[Can dexpanthenol prevent peritoneal adhesion formation? An experimental study].

ABSTRACT Peritoneum has an intrinsic fibrinolytic activity that breaks the peritoneal adhesions. Ischemic peritoneal injuries interfere with this fibrinolytic activity. Local application of dexpanthenol, the alcohol form of pantothenic acid (vitamin B5) accelerates wound healing by increasing mitosis. We hypothesized that dexpanthenol would decrease peritoneal adhesions.
In rats, antimesenteric border of cecum was abraded with gauze. No medication was given to the control group (n=15). Dexpanthenol was administered intraperitoneally (IP) (n=15, 25 mg/kg, before abdominal closure) or intravenously (IV) (n=15, 25 mg/kg, for 9 days after operation) in the experiment groups. On postoperative day 10, adhesions were graded; activities and concentrations of tissue plasminogen activator (tPA), plasminogen activator inhibitor type 1 (PAI-1), tPA/PAI-1 complex and hydroxyproline contents were determined in peritoneum.

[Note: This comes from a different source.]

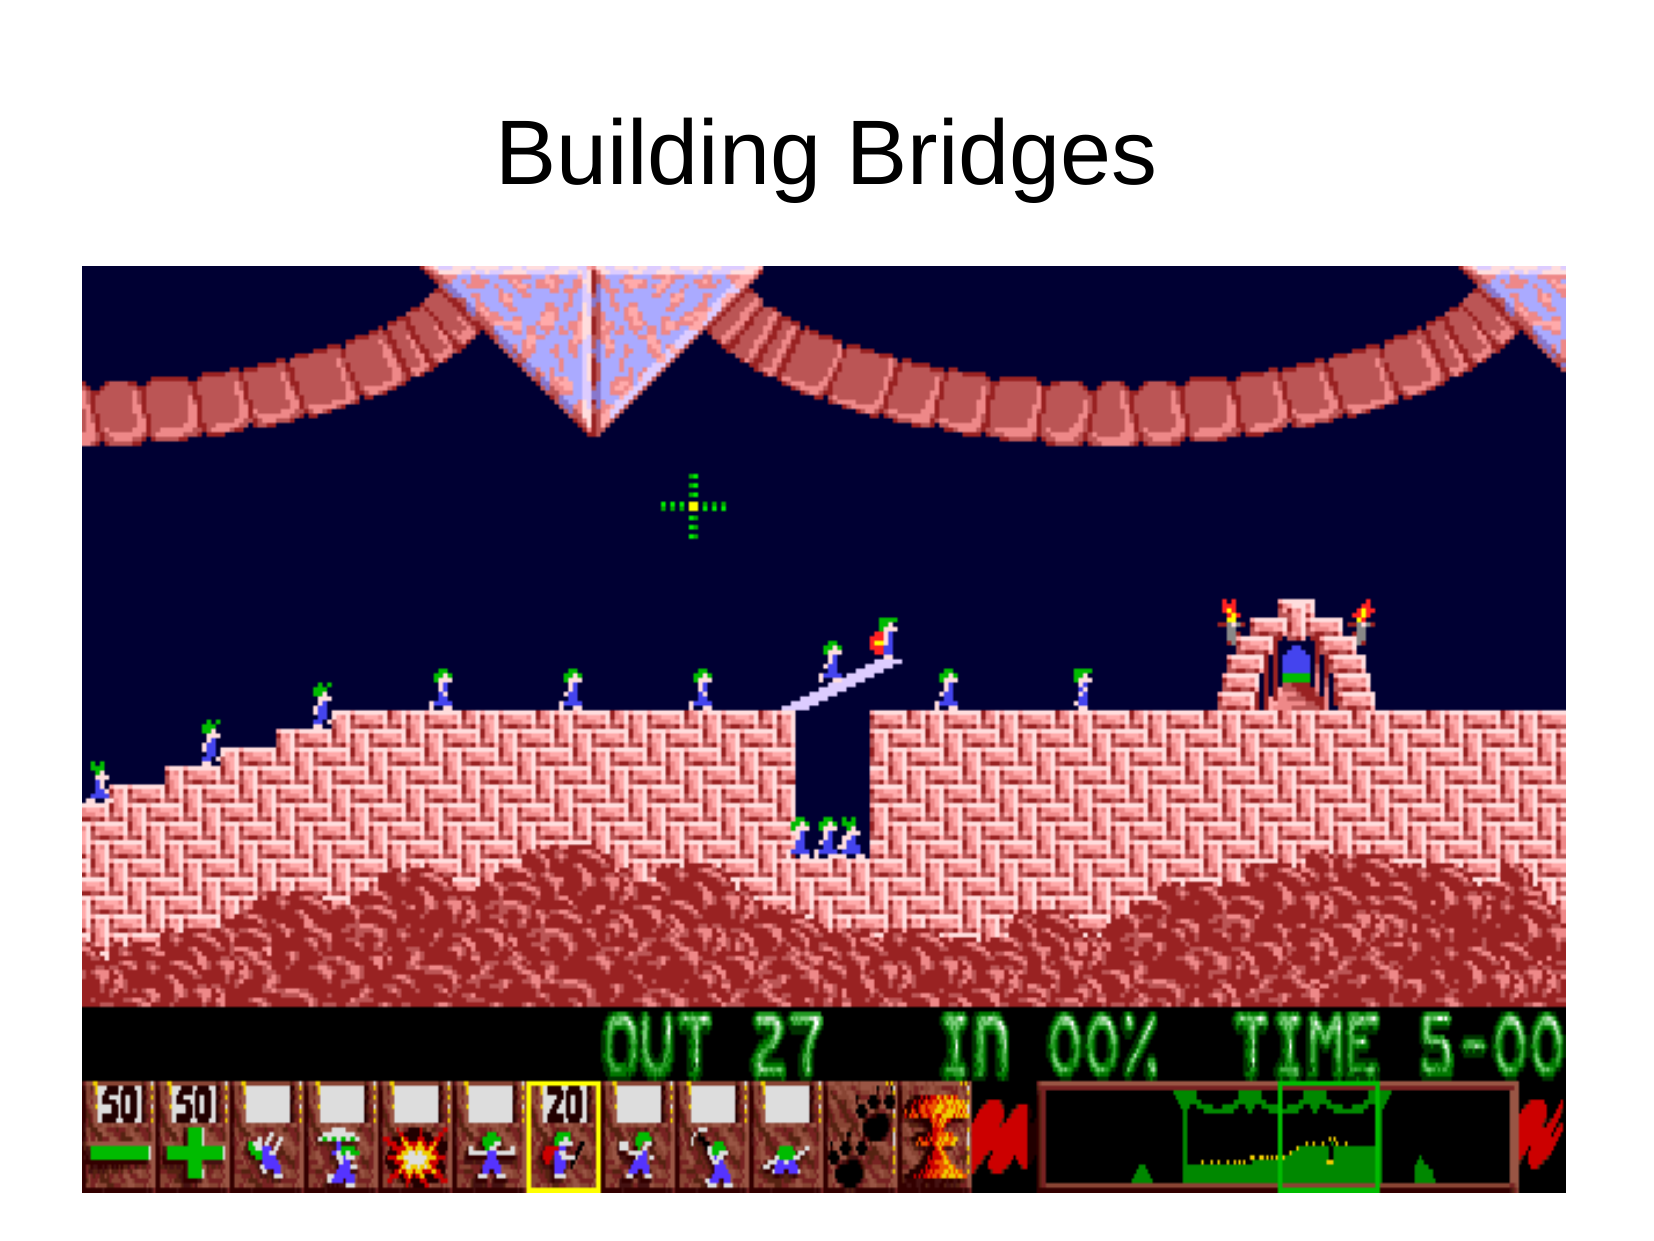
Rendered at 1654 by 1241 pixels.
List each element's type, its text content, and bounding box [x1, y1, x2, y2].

picture [82, 266, 1566, 1193]
title Building Bridges [82, 49, 1571, 257]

Adhesion formation was decreased in IP dexpanthenol group compared with control group (p=0.034). tPA concentration and activity and tPA/PAI-1 complex levels were increased in the treated groups compared to controls. PAI-1 levels were similar among the three groups. Peritoneal hydroxyproline levels were lower in animals receiving IV dexpanthenol compared with control animals and in addition, they remained unchanged in IP dexpanthenol treated group (p=0.009, p=0.84, respectively).
Our results suggest that dexpanthenol administration through IP may reduce peritoneal adhesion formation probably by altering peritoneal fibrinolytic activity.